Destination upon request
The Canadian Northwest Territory is a vast wild region stretching from Yukon in the west to the Arctic Ocean in the north and Hudson Bay in the east.
It is nature in its purest state, an adventurer’s dream, a paradise for photographers and travellers in search of the endless horizon.
I have travelled in the Northwest Territory as much in winter as in summer, particularly the northern part of the Great Slave Lake region, bordering the Northwest Passage, which I have traversed in winter over the pack ice.
I propose that you accompany me on an adventure at the end of autumn in the Wood Buffalo reserve, between Fort Smith and Peace River, where we might see, for example, the last wood buffalo.
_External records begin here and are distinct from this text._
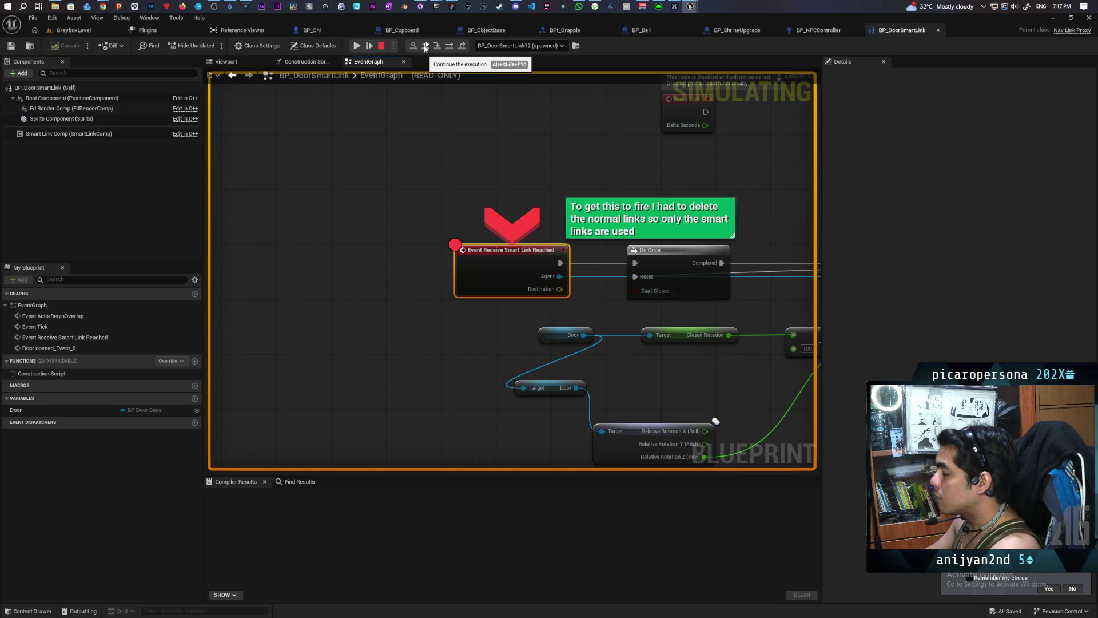
click(424, 47)
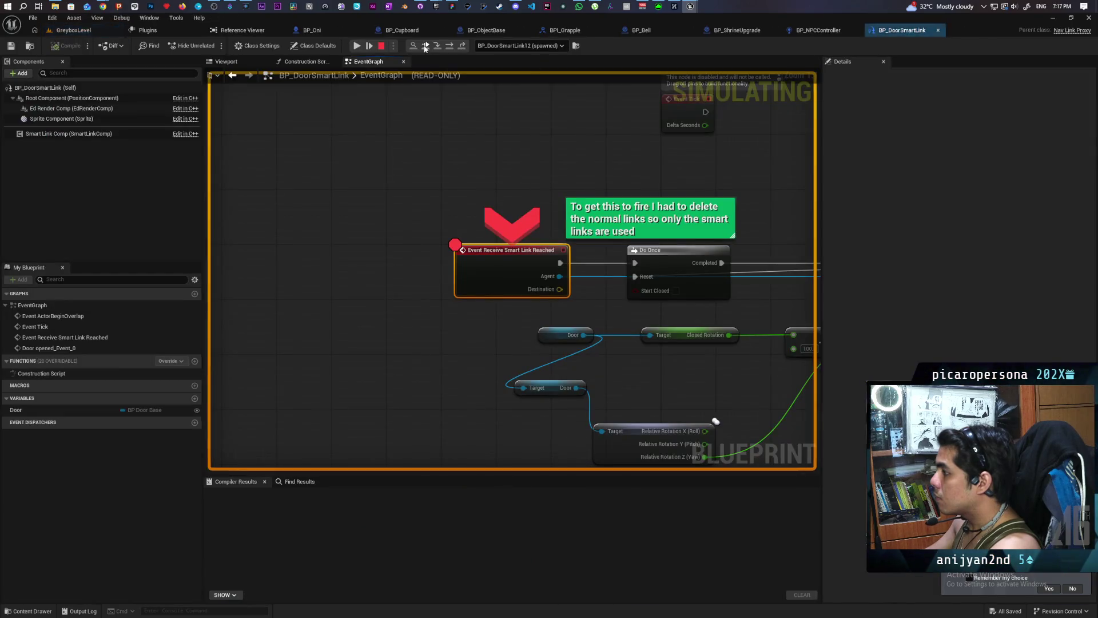
click(424, 47)
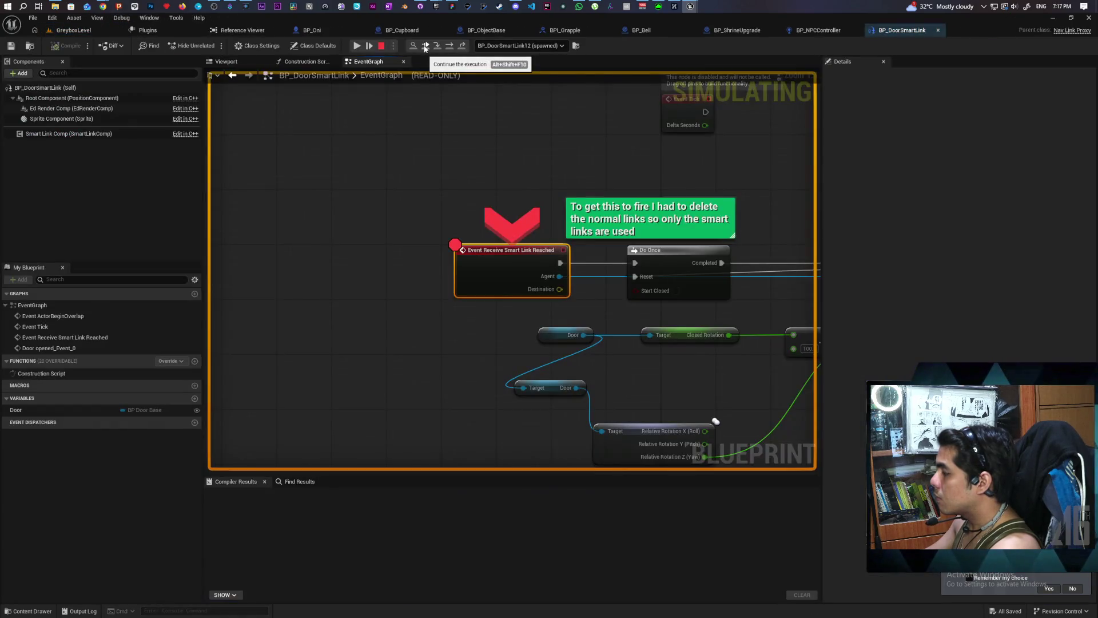
click(425, 48)
click(425, 48)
It takes many hours in a 4×4 vehicle to cross this reserve from north to south. At this time of year, nature appears to us in the most beautiful colours. The red of wild berries mixes with the yellows and oranges which make up the glorious foliage of the bushes and shrubs.
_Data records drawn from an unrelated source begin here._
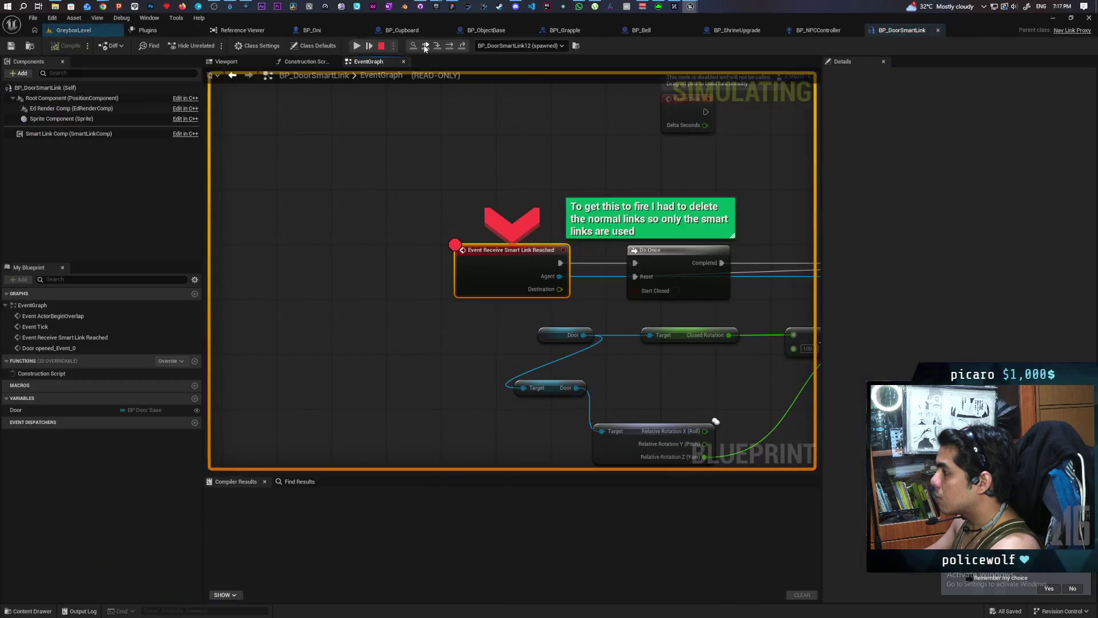
click(424, 47)
click(423, 46)
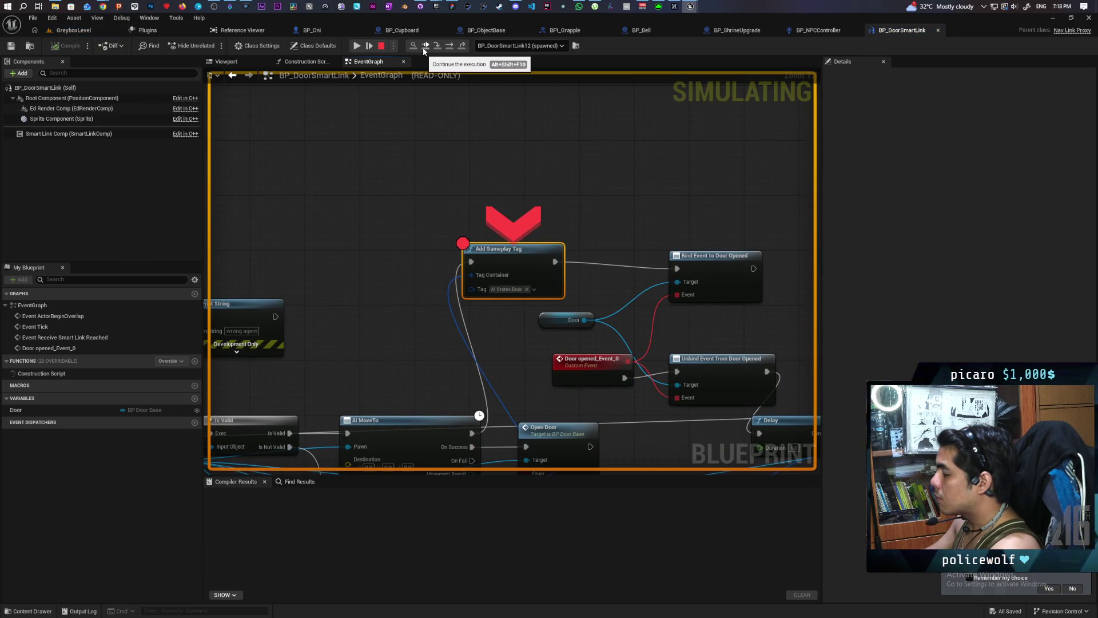
click(423, 47)
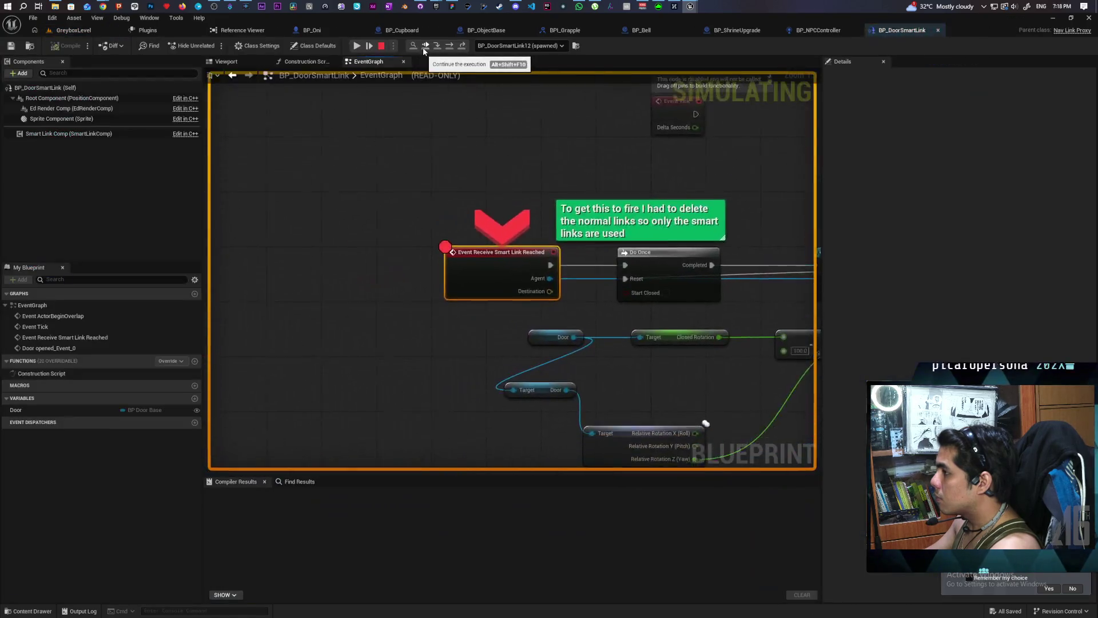
click(381, 46)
It is also at this time of year, when the days are getting shorter, that we have the best chance of observing one of the most extraordinary spectacles of nature: the aurora borealis. If the solar activity allows it, dusk and the night clearly provide the best moments to see and photograph this phenomenon. The Northwest Territory also benefits from a dry continental climate. This increases the chances of seeing the aurora, compared with conditions in northern Europe, which is often swaddled in clouds coming from the Atlantic.